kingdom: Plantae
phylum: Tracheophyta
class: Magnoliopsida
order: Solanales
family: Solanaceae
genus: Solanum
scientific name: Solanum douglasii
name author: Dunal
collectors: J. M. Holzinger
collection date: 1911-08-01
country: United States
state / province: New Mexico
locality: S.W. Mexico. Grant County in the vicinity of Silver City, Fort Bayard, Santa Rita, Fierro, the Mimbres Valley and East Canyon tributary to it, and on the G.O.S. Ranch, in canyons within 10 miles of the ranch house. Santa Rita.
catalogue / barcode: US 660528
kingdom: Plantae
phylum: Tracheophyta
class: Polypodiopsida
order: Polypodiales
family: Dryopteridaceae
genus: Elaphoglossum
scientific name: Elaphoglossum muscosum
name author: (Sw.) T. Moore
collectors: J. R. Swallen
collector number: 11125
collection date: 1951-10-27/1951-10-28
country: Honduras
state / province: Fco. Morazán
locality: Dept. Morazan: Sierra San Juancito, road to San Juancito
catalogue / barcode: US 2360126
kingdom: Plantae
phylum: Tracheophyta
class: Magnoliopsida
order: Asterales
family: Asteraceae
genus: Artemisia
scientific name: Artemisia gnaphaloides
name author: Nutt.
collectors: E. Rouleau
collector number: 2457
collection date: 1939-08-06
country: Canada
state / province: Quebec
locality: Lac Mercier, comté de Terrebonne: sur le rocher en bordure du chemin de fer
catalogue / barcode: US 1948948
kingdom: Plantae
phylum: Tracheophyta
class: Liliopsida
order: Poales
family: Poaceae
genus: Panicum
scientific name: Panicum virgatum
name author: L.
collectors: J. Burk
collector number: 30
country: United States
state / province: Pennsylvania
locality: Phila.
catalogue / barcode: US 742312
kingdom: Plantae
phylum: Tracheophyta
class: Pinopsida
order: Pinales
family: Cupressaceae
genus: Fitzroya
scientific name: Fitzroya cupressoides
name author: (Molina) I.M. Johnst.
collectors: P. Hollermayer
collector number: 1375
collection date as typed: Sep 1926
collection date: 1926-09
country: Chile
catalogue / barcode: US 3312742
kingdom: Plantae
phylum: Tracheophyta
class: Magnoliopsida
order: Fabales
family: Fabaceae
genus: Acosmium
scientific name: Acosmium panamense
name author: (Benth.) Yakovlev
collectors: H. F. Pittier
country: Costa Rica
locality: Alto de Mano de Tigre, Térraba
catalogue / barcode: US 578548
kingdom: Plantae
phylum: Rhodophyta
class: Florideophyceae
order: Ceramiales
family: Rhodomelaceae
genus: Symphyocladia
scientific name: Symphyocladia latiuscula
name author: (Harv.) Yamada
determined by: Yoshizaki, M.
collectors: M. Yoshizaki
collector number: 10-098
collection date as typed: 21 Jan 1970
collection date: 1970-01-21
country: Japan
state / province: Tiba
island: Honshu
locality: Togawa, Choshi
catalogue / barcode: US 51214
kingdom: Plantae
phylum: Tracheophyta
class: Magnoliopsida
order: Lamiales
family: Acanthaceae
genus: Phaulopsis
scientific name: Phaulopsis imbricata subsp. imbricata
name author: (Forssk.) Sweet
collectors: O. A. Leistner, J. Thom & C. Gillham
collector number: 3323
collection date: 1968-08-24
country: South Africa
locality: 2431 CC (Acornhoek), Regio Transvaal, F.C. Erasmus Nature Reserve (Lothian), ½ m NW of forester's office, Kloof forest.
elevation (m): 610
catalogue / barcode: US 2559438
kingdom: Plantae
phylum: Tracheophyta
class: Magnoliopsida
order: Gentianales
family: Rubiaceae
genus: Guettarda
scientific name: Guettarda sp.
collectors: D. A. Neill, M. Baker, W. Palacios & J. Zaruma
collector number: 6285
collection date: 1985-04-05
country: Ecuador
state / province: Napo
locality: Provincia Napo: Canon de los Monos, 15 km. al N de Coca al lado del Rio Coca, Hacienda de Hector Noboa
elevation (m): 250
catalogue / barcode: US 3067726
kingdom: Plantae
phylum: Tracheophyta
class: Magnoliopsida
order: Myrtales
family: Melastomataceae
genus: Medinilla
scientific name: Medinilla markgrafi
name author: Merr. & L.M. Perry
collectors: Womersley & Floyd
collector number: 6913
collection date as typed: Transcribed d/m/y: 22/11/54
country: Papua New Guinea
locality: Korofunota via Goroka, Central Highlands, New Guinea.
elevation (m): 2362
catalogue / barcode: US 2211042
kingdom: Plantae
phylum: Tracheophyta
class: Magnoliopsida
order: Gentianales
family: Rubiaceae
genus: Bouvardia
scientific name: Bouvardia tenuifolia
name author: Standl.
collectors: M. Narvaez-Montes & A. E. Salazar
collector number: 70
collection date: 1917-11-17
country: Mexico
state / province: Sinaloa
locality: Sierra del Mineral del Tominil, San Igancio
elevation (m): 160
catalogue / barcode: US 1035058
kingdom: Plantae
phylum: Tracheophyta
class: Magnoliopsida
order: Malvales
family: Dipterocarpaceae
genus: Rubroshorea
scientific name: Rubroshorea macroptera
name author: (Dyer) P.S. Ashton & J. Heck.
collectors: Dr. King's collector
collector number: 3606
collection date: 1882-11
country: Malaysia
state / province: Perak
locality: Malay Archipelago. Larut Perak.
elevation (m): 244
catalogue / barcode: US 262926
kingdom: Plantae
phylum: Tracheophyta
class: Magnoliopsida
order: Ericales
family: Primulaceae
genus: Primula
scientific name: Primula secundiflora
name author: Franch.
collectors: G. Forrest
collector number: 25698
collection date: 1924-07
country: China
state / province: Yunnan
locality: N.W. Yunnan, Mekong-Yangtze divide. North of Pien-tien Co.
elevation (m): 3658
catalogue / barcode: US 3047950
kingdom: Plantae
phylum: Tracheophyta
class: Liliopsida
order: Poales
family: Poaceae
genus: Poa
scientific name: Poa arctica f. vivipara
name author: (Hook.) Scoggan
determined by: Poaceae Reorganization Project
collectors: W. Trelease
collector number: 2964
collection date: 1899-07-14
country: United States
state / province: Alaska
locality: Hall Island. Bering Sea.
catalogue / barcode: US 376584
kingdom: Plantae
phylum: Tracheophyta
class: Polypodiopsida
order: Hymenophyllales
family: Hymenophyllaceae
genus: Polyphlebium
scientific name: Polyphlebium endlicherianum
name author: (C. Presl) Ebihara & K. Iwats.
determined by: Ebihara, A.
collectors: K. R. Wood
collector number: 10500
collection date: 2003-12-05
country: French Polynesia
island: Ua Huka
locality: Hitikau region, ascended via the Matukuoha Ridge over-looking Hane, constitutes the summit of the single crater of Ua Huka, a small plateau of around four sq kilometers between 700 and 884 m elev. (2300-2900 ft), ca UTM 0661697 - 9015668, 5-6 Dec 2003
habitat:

[WHAT TO PRODUCE]
Give the part of the entries above that opens with the line containing "scientific name: Medinilla markgrafi" and closes with the line containing "elevation (m): 2362" as a Markdown table with the columns Row and Line, one numbered row per line and blank lines left out.

[EXERCISE ANSWER]
| Row | Line |
|---|---|
| 1 | scientific name: Medinilla markgrafi |
| 2 | name author: Merr. & L.M. Perry |
| 3 | collectors: Womersley & Floyd |
| 4 | collector number: 6913 |
| 5 | collection date as typed: Transcribed d/m/y: 22/11/54 |
| 6 | country: Papua New Guinea |
| 7 | locality: Korofunota via Goroka, Central Highlands, New Guinea. |
| 8 | elevation (m): 2362 |